Brest
Brest des écrivains

Collectif
Note : 3,5 /5.
À la fin de la terre…
Il y a dans ce livre et c’est normal beaucoup d’écrivains. Ce qui l’est moins c’est que les écrivains ici parlent d’autres auteurs, anciens ou contemporains, vivants ou décédés ! La liste est longue, très longue, alors je vais tenter de résumer sans vexer personne.
Après une préface d’Alain-Gabriel Monot, trois parties pour nous parler de Brest :
Voix de Brest, Chants de Brest et Brest : Souvenirs, impressions, témoignages. Viennent ensuite une table des auteurs et un index des écrivains.
Dans la première partie, un auteur contemporain parle d’un de ses collègues, décédé, ou encore en exercice. Kenneth White nous parle de Victor Segalen, Nicole Laurent-Catrice de Mac Orlan, Éric Auphan d’Henri Queffélec, Arnaud Le Gouëfflec de Jean Genet sous le très beau titre de « Querelle de Brest ».
Quelques plumes amies : Louis Bertholom nous raconte la triste virée de Jack Kerouac à Brest dans « Sur la déroute avec Jack Kerouac ». Faute de retrouver ses ancêtres, l’auteur américain a croisé Pierre Le Bris, libraire brestois et son épouse Blanche qu’a aussi rencontrés Louis Bertholom. Une nuit de dérive, une piste nocturne pleine de rencontres alcoolisées. Kerouac donne une version un peu romancée de ce voyage dans « Satori à Paris ».
Marie-Josée Christien nous parle de Claire Fourier dans un très beau texte : Brest en figure de proue d’un monde intérieur. Pour nous rappeler que Claire Fourier a écrit récemment le superbe « Les silences de la guerre » maintes fois primé.
Quelques lignes sur Hervé Bellec dont le recueil de nouvelles « Un bon dieu pour les ivrognes » se déroule, si ma mémoire est bonne, à Brest. Marie le Gall est aussi à l’honneur « Marie Le Gall, le Brest des failles et des chagrins ».
Gérard Alle s’énerve après Arnaud Le Gouëfflec.
Hervé Bellec, on le retrouve dans un vibrant hommage à Jean François Coatmeur. « Jean-François Coatmeur, Le regard noir d’un humaniste » . Il a beaucoup écrit de romans noirs sur la ville en particulier le superbe «  La sirène de minuit » qui décrit un Brest noir gouverné par l’extrême droite. Une œuvre à découvrir. 
Parmi les auteurs que je n’ai pas encore lus, il faut sérieusement que je me cultive en lisant enfin Philippe Le Guillou et Georges Perros, un personnage haut en couleurs.

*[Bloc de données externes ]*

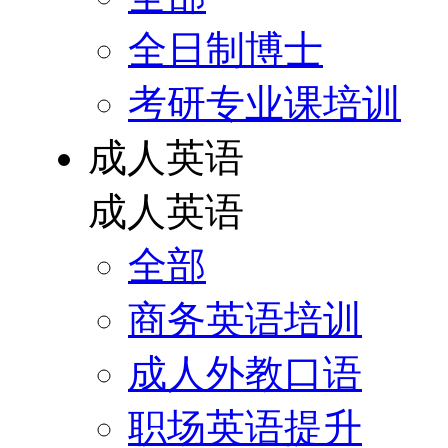
全日制博士
考研专业课培训
成人英语
成人英语
全部
商务英语培训
成人外教口语
职场英语提升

Il n’y a pas à proprement parler de personnages au sens habituel du mot dans ce livre, mais des auteurs parlant de cette ville à nulle autre pareille. Beaucoup d’écrivains ont en effet jeté l’ancre dans la rade et l’encre a coulé à flots pour magnifier la ville du Ponant.

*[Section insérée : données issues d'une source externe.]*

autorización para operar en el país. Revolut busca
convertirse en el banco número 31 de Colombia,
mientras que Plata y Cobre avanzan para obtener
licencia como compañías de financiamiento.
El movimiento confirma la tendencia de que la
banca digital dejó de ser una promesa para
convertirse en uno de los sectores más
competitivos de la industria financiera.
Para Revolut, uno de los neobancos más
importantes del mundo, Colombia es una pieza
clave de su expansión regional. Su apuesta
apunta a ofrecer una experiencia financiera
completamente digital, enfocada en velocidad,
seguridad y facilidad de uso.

Pour terminer ce livre et ma chronique, un retour dans le passé pour retrouver des grands auteurs ayant célébré Brest, Chateaubriand, Corbière, Michelet, Flaubert, Loti et beaucoup d’autres !
Extraits :
- Avec eux les marins ! Tous, trempés, douloureux, crispés, hurlant, transmettant ordres et contre ordres, pris dans les rets des vents et des pluies.
- La seule chose qui permettait au jeune Segalen de s'espacer un peu à cette époque-là, c'était son vélo, acquis lors de ses treize ans.
- Sa mère lui fit découvrir la mer à cinq ans, à Étables, dans ce qui s'appelait encore les Côtes-du-Nord.
- Mieux encore, face aux brisants dont on se rapproche dangereusement, le bosco, laconique : « être bouffé par les homards, c'est tout de même plus flatteur que par les asticots ».
- « Écrire c'est  adresser une prière à Dieu » disait-il dans sa quête de pureté qui l'amena rapidement au bout de ses forces, rongé par l'alcool et la benzédrine.
- Jack Kerouac est devenu la figure de proue de toute une jeunesse en rébellion. Il en était ulcéré.
- Car Brest est un monde à soi seul, une ville de Bretagne, certes, mais cependant une cité à part, irréductible.
Éditions : Alexandrines. (2015).
Sur cette ville on peut également lire l'excellent « Brest l'ancre noire », recueil de nouvelles déjà ancien paru aux éditions Autrement.